7. terminal according to claim 6, is characterized in that,

Described the second processor also is used for:, in the situation that complete mutual with the restricted external unit of described appointment, by described appointment the first transmitting-receiving interface, to described first processor, send interrupt instruction; Described first processor also is used for:, according to the interrupt instruction that receives, disconnect described DMA transmission channel; And

8. terminal according to claim 1, is characterized in that, also comprises:

Kind judging device, be arranged on the path between described restricted external unit and described first processor, is used for the data from described restricted external unit are carried out the type judgement, and according to judged result, described data added corresponding sign; Described first processor is used for: when the data from described kind judging device that receive,, if the sign of these data represents that it is private data, directly process, if the sign of these data represents that it is non-private data, is forwarded to described the second processor;

9. the described terminal of any one according to claim 1 to 8, is characterized in that, also comprises:

At least one first communication module, be connected to respectively described first processor and described the second processor, is used for carrying out the mutual of private data with described first processor, and with described the second processor, carries out the mutual of non-private data.

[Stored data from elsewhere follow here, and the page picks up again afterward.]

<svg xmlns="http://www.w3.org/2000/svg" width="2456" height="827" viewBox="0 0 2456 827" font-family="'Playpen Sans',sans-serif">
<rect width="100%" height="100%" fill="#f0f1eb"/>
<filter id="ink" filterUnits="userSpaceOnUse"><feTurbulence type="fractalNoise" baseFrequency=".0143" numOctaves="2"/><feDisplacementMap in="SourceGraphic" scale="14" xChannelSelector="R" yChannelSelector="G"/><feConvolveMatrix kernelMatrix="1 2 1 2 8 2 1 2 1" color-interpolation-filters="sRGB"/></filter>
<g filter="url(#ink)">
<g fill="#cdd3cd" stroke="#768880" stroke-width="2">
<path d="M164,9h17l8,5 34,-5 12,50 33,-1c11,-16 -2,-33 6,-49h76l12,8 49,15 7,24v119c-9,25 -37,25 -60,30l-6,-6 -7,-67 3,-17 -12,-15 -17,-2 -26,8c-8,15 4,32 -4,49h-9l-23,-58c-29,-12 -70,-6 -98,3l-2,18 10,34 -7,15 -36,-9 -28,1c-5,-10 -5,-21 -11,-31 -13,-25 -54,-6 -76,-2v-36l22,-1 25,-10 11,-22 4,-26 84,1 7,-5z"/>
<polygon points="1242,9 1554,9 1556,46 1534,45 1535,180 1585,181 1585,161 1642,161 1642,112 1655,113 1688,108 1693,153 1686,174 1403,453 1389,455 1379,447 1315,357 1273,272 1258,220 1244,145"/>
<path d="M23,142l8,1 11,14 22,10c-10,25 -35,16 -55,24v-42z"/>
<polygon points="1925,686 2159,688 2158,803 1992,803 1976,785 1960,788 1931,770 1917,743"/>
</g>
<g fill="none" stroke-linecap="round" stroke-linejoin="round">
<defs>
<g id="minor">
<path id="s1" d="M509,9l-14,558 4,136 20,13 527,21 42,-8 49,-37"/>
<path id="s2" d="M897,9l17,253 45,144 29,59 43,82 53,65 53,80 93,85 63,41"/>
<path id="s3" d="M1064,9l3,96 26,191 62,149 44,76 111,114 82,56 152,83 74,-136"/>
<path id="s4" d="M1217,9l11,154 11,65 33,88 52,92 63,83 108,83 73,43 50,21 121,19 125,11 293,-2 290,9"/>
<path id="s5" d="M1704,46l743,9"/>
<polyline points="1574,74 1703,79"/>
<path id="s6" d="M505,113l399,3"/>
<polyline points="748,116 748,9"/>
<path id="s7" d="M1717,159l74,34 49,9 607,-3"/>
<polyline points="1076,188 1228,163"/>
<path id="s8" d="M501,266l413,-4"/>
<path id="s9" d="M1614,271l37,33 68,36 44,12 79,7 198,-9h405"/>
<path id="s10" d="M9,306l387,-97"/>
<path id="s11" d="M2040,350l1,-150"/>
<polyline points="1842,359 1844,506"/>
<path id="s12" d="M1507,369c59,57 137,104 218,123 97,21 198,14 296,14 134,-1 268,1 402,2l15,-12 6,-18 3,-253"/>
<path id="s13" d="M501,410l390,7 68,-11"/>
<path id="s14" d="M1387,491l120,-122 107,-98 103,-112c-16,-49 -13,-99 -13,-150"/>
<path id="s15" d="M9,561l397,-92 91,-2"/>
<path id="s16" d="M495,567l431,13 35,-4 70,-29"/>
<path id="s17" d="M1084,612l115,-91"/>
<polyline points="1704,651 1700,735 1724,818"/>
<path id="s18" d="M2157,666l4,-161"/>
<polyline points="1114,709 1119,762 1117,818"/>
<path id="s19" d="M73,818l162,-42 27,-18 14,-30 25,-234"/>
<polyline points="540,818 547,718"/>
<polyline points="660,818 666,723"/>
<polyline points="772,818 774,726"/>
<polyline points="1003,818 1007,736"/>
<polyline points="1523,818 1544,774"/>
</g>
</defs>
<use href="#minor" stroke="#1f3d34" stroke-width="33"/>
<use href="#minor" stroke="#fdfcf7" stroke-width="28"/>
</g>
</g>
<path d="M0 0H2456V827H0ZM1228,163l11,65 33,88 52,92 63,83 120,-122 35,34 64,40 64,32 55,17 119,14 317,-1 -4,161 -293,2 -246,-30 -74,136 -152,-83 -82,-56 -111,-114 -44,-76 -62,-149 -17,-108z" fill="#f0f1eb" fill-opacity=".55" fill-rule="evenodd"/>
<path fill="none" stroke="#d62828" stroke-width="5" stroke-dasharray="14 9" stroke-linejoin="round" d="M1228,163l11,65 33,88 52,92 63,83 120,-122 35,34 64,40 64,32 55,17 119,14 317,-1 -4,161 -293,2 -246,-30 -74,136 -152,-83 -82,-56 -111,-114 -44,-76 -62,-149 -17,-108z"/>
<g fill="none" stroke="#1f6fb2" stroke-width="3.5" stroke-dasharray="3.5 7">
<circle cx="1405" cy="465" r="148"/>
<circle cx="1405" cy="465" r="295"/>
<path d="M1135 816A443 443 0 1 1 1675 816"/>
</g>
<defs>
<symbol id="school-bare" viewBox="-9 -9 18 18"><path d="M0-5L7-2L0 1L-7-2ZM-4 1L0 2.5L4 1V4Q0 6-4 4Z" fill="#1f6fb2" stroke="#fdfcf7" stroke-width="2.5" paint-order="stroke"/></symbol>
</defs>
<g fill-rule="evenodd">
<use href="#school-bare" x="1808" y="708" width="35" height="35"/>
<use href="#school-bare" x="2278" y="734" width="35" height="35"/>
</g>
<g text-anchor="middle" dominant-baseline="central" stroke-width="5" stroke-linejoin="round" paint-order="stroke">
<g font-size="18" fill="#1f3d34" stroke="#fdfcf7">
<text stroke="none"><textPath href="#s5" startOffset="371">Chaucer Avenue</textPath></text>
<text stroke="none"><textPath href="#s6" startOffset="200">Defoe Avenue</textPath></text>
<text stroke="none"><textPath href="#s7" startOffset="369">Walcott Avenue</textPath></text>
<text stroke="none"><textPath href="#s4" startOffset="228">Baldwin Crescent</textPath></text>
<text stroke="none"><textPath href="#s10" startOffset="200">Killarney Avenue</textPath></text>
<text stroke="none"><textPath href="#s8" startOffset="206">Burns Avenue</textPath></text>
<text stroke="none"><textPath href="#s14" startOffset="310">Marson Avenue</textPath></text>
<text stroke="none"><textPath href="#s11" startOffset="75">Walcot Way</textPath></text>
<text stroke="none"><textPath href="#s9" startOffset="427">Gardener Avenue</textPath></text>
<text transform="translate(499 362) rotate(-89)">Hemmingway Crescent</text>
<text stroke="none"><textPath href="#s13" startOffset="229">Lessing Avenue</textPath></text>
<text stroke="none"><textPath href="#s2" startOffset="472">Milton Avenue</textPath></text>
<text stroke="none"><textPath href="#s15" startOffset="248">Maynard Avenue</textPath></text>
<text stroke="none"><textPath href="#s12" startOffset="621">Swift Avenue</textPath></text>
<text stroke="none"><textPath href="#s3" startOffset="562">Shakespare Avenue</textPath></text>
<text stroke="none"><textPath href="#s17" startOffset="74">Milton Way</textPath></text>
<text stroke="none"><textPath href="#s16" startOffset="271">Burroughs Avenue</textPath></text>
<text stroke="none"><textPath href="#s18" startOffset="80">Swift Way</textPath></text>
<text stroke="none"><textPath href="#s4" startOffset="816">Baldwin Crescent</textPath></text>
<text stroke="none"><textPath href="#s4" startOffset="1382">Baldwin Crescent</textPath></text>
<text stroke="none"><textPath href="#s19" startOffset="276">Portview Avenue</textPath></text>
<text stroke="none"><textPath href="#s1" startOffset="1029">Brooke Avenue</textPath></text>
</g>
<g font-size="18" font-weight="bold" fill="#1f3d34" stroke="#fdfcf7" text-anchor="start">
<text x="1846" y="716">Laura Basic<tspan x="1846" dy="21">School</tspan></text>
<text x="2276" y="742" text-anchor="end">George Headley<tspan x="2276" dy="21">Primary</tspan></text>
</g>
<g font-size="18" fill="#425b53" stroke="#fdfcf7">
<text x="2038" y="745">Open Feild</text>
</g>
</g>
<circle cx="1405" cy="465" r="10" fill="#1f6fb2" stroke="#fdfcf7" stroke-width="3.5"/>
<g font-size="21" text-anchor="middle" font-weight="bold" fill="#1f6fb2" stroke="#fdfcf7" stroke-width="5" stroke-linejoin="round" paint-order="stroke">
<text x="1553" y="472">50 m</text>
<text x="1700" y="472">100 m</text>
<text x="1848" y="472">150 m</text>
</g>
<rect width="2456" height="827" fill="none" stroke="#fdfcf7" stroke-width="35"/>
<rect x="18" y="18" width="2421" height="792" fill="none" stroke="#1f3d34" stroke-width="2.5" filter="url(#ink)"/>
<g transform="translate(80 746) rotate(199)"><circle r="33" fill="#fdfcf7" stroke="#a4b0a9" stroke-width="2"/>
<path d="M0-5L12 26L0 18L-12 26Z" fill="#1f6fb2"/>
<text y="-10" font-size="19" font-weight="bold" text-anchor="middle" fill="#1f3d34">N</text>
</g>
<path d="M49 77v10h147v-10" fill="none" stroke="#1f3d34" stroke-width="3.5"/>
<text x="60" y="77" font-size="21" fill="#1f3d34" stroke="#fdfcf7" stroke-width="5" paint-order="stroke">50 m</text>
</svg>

10. the described terminal of any one according to claim 1 to 8, is characterized in that, also comprises:

At least one second communication module, be connected with described first processor and to carry out data mutual;

Wherein, described first processor is processed the private data from described at least one second communication module, and will transfer to from the non-private data of described at least one second communication module described the second processor and process.